TASK OBJECTIVE ->
I need the lines below from the one with "M726 847 797 856 791 914 719 905Z" down to the one with "M859 887 879 889 876 921H880L878 943 854 941Z" reproduced exactly, both ends included, and nothing else.

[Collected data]
———

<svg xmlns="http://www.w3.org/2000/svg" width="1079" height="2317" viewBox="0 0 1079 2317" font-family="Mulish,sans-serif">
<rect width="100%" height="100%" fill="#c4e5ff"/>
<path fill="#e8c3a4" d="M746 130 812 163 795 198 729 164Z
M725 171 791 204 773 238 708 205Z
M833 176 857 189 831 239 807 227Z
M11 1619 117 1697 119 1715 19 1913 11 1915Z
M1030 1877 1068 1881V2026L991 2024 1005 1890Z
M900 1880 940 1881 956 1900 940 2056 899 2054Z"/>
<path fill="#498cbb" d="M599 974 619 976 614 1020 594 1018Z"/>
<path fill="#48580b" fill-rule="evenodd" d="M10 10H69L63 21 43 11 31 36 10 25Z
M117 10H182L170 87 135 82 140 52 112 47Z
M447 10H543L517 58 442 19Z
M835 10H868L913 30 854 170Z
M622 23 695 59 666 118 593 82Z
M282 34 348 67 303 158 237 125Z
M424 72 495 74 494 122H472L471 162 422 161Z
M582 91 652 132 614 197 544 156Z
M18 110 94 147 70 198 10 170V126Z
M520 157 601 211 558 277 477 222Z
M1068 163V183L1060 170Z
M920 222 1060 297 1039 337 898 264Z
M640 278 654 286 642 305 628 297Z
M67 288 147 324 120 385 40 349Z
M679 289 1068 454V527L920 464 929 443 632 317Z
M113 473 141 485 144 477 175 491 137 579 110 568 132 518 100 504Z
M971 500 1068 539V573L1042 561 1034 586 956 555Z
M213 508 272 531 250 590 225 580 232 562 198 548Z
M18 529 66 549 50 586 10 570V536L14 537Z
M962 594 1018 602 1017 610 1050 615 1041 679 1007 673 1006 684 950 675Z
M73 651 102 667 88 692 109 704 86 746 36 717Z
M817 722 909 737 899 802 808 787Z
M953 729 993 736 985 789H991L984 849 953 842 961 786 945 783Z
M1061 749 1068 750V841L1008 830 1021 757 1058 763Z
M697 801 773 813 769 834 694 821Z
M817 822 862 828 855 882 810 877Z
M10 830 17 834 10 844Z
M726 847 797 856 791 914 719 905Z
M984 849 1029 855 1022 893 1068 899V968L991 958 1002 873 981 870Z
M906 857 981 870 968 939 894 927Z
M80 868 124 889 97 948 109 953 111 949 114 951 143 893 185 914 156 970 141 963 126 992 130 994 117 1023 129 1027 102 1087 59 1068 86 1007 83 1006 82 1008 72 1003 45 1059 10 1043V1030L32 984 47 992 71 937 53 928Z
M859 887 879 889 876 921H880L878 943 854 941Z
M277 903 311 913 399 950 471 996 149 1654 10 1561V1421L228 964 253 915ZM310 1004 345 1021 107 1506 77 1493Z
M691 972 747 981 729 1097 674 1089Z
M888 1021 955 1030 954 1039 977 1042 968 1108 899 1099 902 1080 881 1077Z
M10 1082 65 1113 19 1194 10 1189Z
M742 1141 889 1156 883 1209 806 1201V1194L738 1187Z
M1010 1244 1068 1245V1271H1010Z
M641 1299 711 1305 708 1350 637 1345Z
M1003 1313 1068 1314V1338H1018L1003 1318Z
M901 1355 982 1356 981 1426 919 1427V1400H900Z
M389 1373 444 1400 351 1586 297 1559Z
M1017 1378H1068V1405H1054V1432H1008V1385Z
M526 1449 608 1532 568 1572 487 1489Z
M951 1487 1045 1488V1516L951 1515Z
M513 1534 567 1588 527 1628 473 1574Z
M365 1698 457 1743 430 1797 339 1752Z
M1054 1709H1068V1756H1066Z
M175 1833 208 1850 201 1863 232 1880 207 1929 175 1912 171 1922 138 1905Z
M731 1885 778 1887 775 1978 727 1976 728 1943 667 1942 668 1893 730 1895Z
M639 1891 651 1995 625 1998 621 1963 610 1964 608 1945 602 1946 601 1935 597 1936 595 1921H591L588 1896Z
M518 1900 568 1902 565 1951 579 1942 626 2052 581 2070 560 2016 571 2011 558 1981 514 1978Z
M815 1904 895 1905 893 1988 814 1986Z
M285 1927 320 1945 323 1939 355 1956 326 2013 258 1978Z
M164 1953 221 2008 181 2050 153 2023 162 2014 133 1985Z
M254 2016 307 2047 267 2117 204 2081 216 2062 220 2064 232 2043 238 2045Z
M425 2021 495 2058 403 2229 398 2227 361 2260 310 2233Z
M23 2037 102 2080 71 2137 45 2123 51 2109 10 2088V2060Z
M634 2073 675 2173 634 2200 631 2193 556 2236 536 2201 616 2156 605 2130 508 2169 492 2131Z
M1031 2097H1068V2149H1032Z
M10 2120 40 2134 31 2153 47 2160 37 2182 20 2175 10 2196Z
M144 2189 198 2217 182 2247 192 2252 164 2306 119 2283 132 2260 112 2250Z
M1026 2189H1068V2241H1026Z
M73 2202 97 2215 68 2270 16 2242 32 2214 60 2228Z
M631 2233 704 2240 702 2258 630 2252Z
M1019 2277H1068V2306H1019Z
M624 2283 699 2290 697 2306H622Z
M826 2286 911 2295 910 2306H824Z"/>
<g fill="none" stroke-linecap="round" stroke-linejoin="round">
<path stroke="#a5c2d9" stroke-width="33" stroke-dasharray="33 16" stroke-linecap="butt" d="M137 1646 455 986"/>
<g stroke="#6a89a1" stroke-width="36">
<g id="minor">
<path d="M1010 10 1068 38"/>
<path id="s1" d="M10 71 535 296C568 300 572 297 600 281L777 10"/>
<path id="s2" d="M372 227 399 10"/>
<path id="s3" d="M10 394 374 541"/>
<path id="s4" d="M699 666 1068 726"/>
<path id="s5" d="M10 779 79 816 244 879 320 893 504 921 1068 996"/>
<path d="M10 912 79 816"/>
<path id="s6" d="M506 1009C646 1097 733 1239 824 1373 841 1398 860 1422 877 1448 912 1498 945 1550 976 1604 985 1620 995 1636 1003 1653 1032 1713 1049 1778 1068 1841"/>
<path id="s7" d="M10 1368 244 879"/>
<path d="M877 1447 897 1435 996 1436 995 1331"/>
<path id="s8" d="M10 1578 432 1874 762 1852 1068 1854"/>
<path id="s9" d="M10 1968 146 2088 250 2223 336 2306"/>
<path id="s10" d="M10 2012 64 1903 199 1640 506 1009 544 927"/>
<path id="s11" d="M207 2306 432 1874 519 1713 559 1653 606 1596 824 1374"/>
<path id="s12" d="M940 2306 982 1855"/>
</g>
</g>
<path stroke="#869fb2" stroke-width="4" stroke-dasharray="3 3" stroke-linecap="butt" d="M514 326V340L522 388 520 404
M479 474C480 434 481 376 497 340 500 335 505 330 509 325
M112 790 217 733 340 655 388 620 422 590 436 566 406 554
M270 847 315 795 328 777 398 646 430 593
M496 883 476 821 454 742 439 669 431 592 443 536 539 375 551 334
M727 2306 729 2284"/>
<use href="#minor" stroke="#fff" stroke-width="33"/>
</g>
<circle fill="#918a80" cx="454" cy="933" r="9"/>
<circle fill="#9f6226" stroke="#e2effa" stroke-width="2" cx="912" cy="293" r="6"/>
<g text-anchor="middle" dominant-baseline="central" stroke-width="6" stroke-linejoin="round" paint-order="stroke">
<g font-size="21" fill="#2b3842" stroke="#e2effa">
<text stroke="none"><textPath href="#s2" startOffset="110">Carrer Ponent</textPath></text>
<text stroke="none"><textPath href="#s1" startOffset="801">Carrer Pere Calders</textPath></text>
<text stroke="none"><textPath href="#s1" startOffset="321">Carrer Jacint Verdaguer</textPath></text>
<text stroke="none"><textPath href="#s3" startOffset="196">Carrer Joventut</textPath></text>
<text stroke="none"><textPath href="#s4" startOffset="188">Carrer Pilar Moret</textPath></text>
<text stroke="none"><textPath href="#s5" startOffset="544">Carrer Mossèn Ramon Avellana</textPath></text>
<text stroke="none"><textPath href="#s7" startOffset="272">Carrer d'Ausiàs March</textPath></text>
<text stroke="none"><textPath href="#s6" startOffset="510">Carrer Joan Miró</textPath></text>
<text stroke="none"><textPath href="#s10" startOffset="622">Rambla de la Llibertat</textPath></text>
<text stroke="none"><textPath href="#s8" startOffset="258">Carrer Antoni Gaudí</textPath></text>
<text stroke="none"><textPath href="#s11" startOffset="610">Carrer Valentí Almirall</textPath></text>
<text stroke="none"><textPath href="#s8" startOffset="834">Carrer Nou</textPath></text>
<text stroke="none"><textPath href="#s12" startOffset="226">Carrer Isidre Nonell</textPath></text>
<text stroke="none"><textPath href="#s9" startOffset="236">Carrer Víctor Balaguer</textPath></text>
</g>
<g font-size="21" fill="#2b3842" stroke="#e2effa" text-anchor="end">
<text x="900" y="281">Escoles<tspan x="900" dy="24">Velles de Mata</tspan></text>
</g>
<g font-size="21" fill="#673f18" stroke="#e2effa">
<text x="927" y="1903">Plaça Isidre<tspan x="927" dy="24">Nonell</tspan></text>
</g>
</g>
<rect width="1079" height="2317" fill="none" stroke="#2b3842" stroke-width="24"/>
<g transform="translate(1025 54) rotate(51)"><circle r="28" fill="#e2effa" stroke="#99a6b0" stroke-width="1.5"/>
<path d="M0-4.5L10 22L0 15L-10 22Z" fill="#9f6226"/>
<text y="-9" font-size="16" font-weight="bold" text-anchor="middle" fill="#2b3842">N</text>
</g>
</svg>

———

ANSWER FOR THIS EXERCISE ->
M726 847 797 856 791 914 719 905Z
M984 849 1029 855 1022 893 1068 899V968L991 958 1002 873 981 870Z
M906 857 981 870 968 939 894 927Z
M80 868 124 889 97 948 109 953 111 949 114 951 143 893 185 914 156 970 141 963 126 992 130 994 117 1023 129 1027 102 1087 59 1068 86 1007 83 1006 82 1008 72 1003 45 1059 10 1043V1030L32 984 47 992 71 937 53 928Z
M859 887 879 889 876 921H880L878 943 854 941Z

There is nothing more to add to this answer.